**Work order**
Your copy of the lines below must match them exactly and contain no images.

**Material provided**
++++++++++

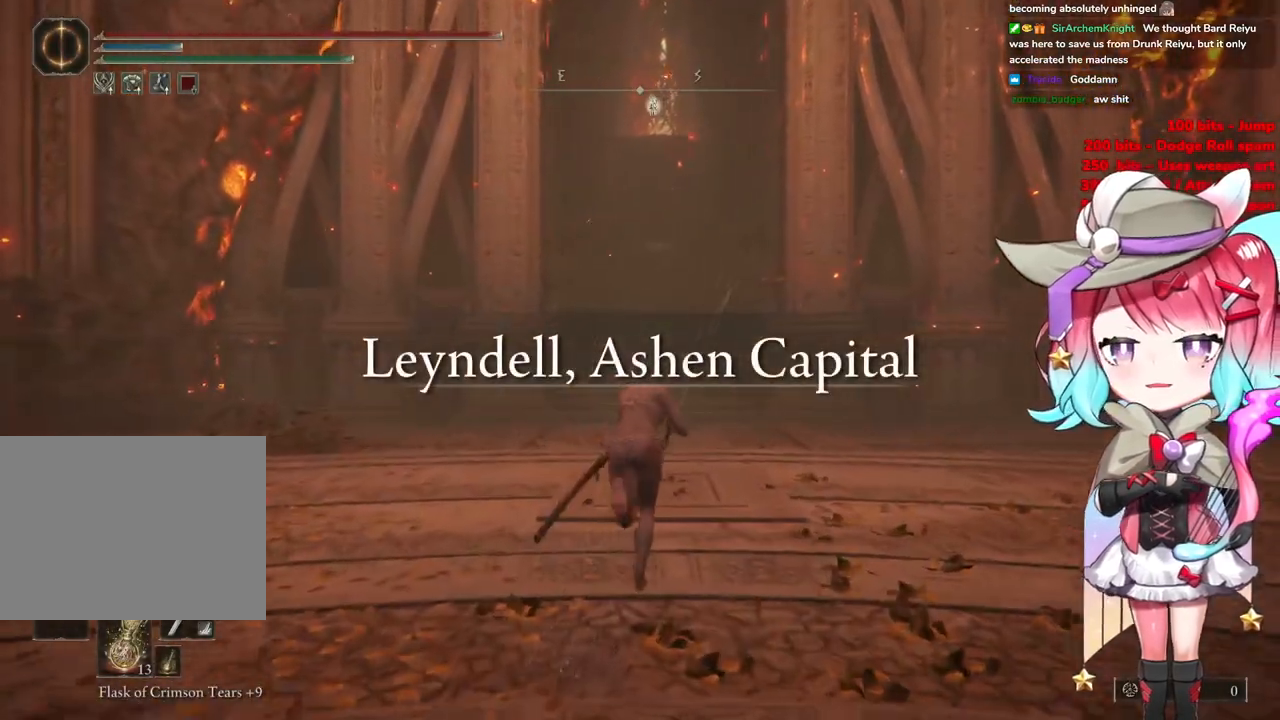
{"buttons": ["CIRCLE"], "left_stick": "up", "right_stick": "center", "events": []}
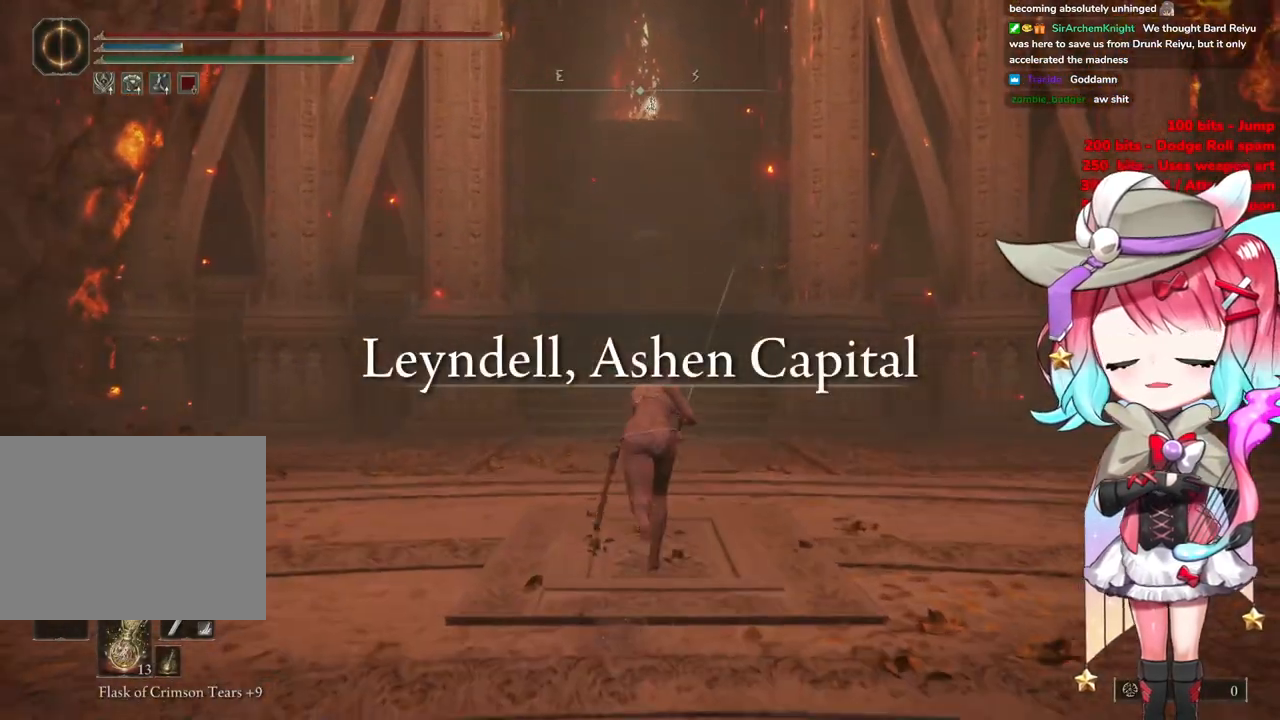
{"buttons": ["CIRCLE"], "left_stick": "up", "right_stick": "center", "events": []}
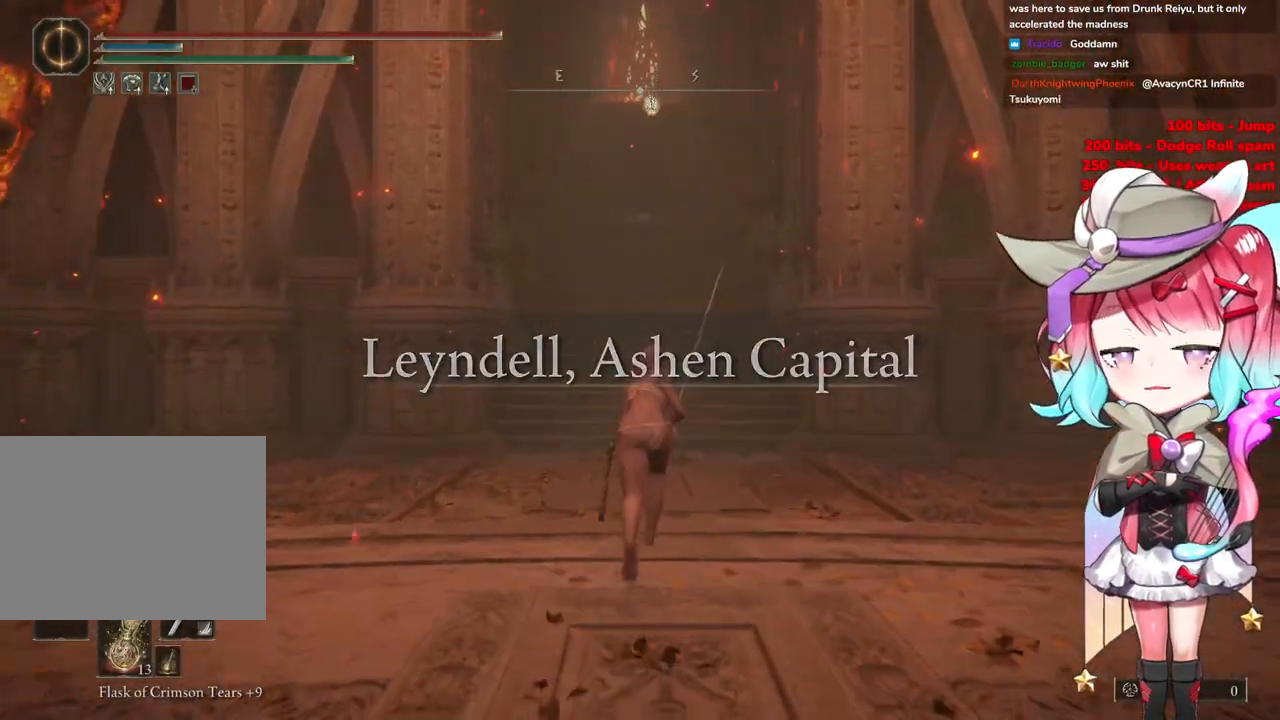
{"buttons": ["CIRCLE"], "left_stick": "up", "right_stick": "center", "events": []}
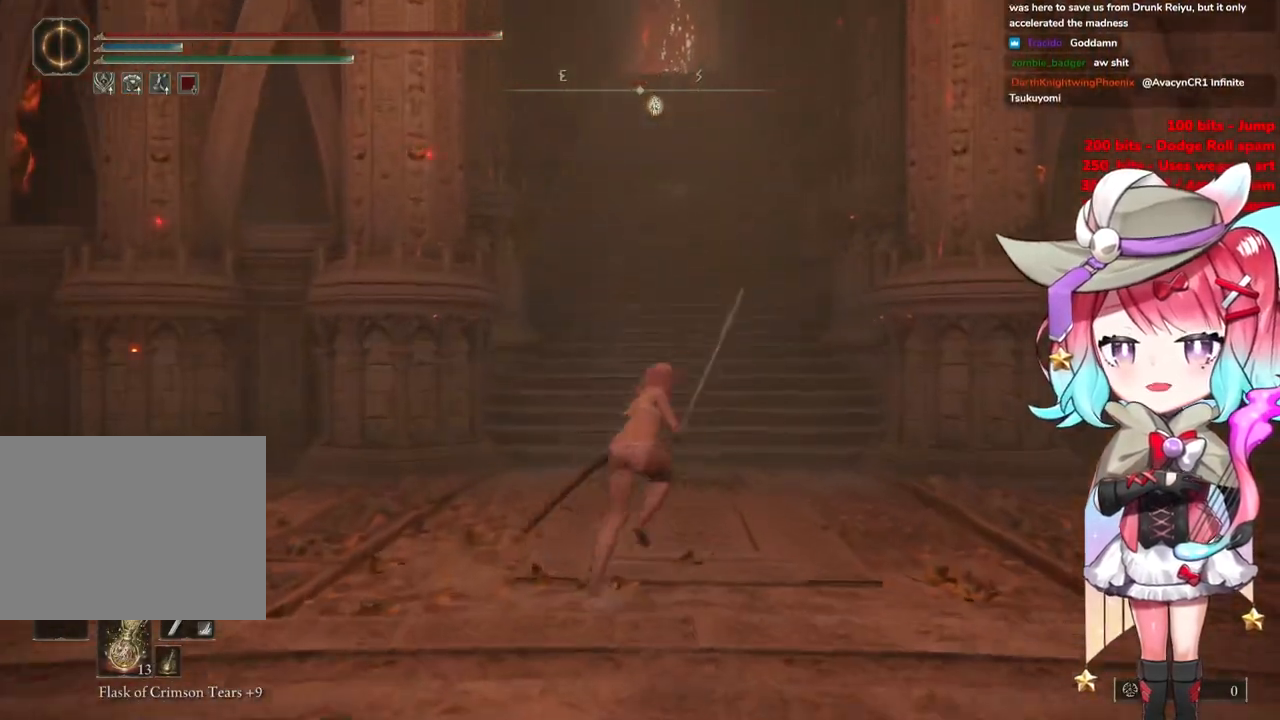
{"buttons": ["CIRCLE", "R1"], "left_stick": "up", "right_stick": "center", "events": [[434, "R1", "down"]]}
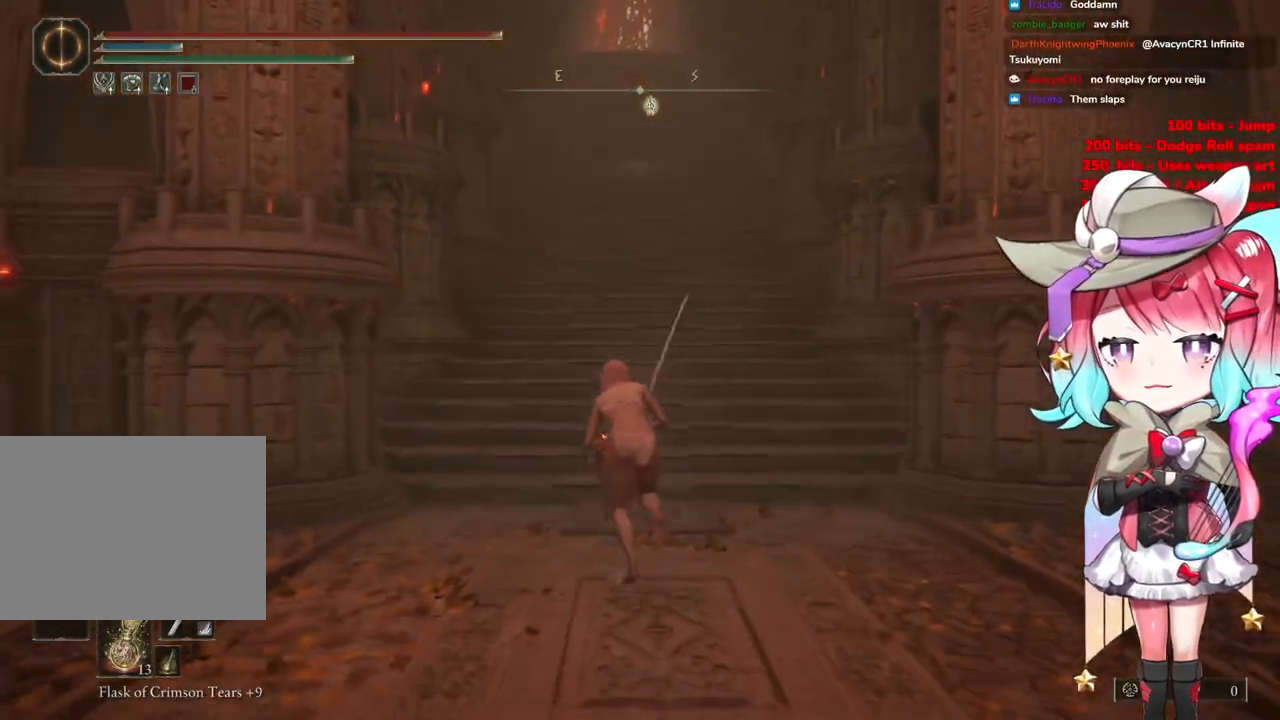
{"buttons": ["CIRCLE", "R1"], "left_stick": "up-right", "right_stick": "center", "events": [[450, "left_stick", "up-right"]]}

++++++++++

**Response**
{"buttons": ["CIRCLE"], "left_stick": "up", "right_stick": "center", "events": []}
{"buttons": ["CIRCLE"], "left_stick": "up", "right_stick": "center", "events": []}
{"buttons": ["CIRCLE"], "left_stick": "up", "right_stick": "center", "events": []}
{"buttons": ["CIRCLE", "R1"], "left_stick": "up", "right_stick": "center", "events": [[434, "R1", "down"]]}
{"buttons": ["CIRCLE", "R1"], "left_stick": "up-right", "right_stick": "center", "events": [[450, "left_stick", "up-right"]]}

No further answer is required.